### THE TASK
In the text on the cherry-collecting robots below, condense the paragraph beginning "We are given a grid" into a short bulleted list that keeps its main facts.

We are given a grid where each cell represents the number of cherries available. Two robots start at the top-left corner of the grid and must traverse down to the bottom-right corner. Each robot can move only in three directions: down, right, or diagonally down-right. However, the robots cannot occupy the same cell at the same time. The objective is to maximize the total number of cherries collected by both robots.

### Approach:

We can solve this problem using dynamic programming. We’ll define a 3D dp array to store the maximum cherries collected by both robots at each position. We’ll then recursively traverse the grid from the top-left corner to the bottom-right corner, considering all possible movements for both robots. We’ll memoize the results to avoid redundant calculations.

### Recorded data
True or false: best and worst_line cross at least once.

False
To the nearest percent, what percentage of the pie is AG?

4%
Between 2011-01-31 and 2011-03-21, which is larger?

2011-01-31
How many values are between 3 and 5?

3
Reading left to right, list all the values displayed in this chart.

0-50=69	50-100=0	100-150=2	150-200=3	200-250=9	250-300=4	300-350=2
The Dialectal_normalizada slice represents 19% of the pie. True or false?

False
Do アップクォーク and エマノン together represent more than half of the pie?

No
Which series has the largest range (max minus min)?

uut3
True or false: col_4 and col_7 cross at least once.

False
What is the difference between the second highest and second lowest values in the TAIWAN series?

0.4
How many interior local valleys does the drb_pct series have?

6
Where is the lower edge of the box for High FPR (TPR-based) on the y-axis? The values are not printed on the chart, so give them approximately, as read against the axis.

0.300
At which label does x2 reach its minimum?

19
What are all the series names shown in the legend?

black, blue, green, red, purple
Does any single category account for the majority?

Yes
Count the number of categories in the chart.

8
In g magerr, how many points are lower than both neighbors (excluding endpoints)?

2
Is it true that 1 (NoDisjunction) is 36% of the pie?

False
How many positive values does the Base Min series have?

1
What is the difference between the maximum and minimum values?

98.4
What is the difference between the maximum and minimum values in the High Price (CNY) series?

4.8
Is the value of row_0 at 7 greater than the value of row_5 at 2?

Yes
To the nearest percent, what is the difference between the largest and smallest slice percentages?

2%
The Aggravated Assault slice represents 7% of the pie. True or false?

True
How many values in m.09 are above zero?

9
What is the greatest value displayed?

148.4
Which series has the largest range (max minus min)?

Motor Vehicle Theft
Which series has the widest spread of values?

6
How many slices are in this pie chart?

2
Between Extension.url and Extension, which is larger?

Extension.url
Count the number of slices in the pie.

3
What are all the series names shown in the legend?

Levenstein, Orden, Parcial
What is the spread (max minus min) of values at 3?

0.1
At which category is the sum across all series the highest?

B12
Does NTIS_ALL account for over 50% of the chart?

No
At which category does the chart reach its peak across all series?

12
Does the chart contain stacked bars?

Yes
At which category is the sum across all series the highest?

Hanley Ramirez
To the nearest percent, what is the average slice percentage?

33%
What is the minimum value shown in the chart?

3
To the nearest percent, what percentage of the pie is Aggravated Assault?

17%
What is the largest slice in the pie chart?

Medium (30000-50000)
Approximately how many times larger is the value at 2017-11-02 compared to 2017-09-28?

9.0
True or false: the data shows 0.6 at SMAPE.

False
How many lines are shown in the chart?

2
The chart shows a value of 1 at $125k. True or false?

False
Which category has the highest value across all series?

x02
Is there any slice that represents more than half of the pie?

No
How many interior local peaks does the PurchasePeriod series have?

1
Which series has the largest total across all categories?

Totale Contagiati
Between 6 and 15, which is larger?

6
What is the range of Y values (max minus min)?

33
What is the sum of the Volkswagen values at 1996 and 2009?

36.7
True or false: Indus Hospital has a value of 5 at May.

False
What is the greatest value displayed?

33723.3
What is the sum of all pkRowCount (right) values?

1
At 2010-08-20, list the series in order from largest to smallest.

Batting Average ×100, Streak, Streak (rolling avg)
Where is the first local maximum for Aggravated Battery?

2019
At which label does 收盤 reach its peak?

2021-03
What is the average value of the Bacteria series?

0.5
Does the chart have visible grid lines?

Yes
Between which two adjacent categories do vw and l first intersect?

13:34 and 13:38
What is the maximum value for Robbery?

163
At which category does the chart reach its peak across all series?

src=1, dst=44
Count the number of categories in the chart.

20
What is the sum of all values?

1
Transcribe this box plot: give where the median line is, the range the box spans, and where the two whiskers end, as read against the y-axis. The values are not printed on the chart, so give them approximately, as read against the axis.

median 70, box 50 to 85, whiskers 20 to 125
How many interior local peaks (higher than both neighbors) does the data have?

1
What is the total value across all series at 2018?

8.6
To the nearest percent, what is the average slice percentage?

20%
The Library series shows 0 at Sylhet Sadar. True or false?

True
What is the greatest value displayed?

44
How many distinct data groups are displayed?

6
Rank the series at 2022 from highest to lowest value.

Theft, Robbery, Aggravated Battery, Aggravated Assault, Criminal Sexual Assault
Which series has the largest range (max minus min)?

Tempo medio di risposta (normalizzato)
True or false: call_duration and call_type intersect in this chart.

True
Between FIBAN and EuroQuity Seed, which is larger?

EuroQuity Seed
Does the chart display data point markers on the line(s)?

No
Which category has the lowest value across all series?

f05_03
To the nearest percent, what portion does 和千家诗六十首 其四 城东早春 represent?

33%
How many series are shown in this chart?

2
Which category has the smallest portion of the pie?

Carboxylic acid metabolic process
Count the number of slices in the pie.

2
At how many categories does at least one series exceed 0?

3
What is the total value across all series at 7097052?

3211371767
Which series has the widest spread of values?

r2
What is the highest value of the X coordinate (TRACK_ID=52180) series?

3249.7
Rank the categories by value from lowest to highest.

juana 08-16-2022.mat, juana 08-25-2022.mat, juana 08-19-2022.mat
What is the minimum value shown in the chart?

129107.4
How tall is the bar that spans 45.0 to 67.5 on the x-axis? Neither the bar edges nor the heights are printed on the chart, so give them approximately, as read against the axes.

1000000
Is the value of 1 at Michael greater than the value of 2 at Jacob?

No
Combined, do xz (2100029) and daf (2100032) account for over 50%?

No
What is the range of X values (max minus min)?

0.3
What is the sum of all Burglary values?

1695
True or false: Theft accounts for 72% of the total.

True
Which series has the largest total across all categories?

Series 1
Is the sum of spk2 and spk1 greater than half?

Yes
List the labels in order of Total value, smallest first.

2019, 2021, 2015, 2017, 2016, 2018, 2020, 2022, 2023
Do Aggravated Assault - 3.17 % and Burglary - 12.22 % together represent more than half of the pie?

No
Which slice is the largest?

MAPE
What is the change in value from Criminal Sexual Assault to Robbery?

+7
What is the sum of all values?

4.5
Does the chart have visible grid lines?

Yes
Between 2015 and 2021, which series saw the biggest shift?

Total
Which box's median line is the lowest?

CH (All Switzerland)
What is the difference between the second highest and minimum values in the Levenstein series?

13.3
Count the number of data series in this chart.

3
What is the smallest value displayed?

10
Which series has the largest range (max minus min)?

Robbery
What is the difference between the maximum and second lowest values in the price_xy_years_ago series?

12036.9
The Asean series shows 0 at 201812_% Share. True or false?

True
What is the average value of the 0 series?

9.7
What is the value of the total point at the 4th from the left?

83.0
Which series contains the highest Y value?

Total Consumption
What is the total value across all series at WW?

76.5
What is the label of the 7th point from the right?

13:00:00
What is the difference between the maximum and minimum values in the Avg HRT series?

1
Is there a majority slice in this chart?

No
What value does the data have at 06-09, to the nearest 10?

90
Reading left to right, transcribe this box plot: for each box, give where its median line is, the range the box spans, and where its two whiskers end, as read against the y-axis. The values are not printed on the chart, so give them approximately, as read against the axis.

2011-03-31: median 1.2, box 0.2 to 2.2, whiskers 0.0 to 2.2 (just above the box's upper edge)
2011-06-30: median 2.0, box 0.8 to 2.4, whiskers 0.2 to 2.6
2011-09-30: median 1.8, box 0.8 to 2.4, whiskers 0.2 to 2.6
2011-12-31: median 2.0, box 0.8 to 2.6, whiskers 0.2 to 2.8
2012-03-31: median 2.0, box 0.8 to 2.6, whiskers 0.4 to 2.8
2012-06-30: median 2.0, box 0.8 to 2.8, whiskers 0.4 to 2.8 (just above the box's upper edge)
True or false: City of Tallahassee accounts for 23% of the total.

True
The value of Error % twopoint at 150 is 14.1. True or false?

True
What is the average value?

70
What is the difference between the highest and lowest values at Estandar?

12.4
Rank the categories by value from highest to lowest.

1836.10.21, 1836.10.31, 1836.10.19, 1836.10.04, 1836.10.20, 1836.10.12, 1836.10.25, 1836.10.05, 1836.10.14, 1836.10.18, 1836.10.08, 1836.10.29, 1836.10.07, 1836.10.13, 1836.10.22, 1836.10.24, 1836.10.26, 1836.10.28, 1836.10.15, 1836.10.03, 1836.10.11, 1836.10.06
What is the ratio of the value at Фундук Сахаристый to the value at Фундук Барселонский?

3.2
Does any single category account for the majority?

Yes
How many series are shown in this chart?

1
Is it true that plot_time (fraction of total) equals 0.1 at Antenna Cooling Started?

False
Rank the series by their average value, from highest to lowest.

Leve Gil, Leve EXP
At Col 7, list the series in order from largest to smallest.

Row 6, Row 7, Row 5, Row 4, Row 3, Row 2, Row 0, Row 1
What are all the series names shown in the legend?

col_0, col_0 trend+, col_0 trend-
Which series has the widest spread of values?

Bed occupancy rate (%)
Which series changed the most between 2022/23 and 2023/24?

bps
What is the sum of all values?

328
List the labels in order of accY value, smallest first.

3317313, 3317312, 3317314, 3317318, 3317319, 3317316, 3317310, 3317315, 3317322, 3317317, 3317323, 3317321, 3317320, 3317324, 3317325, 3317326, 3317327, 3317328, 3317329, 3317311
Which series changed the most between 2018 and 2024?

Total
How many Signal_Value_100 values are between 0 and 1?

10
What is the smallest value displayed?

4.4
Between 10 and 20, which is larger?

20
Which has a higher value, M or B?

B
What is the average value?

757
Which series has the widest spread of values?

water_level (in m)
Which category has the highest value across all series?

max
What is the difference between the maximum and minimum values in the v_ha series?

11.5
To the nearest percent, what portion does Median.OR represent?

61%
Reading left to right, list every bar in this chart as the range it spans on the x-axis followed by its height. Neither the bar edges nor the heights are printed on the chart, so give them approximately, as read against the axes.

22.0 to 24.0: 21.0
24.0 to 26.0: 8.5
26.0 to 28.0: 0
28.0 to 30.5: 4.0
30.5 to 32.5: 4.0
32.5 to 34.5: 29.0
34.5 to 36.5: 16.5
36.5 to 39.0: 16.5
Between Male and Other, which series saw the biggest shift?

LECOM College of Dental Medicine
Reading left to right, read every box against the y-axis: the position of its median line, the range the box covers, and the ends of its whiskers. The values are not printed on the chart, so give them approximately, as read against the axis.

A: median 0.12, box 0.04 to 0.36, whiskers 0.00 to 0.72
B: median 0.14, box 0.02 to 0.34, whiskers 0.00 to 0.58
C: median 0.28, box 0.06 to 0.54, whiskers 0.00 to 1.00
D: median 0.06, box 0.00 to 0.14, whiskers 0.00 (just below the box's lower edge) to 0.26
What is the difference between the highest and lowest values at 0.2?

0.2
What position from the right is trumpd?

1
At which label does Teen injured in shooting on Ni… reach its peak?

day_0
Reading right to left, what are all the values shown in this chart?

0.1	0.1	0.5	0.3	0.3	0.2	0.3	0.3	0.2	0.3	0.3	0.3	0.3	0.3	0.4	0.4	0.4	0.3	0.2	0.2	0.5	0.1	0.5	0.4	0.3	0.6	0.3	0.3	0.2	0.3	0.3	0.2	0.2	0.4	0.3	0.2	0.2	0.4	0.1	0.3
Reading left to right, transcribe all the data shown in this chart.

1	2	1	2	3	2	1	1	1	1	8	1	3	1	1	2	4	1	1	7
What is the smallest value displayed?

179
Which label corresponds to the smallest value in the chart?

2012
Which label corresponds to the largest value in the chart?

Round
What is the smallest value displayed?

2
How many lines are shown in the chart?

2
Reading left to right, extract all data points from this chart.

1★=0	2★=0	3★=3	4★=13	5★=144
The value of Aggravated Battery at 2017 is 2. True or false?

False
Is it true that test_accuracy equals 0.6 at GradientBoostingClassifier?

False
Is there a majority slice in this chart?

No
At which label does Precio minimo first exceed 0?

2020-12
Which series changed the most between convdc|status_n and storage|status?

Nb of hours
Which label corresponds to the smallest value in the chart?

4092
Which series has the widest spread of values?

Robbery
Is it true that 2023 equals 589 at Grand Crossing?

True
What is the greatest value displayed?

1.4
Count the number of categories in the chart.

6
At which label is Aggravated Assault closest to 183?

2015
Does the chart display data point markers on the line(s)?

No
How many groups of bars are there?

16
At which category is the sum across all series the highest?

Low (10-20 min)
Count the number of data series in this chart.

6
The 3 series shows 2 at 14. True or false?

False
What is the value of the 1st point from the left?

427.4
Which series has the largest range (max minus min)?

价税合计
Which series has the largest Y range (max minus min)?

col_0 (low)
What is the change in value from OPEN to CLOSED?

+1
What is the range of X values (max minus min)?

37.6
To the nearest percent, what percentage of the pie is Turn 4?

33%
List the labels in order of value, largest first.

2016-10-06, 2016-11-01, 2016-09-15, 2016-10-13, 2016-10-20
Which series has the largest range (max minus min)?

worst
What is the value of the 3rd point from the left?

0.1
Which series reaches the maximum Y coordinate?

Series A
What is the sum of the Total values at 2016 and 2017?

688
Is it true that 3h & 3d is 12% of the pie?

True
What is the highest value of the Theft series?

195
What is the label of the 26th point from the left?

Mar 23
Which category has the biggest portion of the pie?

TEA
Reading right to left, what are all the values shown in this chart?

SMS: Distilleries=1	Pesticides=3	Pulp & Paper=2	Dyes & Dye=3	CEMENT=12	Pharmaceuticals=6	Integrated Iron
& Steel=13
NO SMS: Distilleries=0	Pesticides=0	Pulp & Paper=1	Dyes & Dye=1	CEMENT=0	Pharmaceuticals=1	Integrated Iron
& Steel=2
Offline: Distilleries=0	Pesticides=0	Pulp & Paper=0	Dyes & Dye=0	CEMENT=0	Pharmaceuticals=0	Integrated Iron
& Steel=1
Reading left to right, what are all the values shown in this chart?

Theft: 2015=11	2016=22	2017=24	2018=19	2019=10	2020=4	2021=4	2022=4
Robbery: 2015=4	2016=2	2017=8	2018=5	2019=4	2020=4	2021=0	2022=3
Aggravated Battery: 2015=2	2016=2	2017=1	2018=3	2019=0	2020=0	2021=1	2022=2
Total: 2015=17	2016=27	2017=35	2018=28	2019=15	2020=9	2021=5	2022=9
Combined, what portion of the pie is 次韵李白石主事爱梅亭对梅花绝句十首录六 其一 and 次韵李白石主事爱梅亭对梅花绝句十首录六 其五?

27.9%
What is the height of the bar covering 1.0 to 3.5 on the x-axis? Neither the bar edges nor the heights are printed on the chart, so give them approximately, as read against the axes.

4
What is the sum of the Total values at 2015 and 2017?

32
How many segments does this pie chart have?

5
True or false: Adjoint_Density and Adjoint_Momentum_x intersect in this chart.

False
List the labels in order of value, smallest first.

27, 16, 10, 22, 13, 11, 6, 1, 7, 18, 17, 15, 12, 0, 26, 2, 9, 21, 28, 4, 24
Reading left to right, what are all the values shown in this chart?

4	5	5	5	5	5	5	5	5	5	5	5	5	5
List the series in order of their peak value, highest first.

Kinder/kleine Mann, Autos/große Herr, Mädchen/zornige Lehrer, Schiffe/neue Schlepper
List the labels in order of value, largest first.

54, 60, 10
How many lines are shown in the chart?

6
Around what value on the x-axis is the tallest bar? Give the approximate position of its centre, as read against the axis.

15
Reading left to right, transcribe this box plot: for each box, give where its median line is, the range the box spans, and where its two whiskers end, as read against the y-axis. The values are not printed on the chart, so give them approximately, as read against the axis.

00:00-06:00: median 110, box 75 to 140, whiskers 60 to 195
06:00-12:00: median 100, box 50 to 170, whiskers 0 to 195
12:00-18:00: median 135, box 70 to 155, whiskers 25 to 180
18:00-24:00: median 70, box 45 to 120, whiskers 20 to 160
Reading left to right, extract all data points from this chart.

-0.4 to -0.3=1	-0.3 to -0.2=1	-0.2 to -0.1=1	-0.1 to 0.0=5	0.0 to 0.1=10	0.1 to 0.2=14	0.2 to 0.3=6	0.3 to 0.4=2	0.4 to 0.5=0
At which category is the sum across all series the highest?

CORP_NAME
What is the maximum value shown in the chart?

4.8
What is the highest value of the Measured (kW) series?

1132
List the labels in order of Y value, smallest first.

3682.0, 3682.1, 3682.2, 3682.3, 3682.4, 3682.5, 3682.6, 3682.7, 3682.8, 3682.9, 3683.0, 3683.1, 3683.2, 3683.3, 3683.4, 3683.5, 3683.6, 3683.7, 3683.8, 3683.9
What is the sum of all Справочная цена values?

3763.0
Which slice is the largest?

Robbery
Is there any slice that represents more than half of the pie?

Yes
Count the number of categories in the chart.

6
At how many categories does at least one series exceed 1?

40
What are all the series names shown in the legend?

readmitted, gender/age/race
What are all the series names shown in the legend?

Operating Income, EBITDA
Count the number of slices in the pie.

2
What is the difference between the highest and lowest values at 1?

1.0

### THE ANSWER
- Each grid cell holds a number of cherries.
- Two robots start at the top-left corner and must reach the bottom-right corner.
- Each robot moves only down, right, or diagonally down-right.
- The robots cannot be in the same cell at the same time.
- The goal is to maximize the total cherries both robots collect.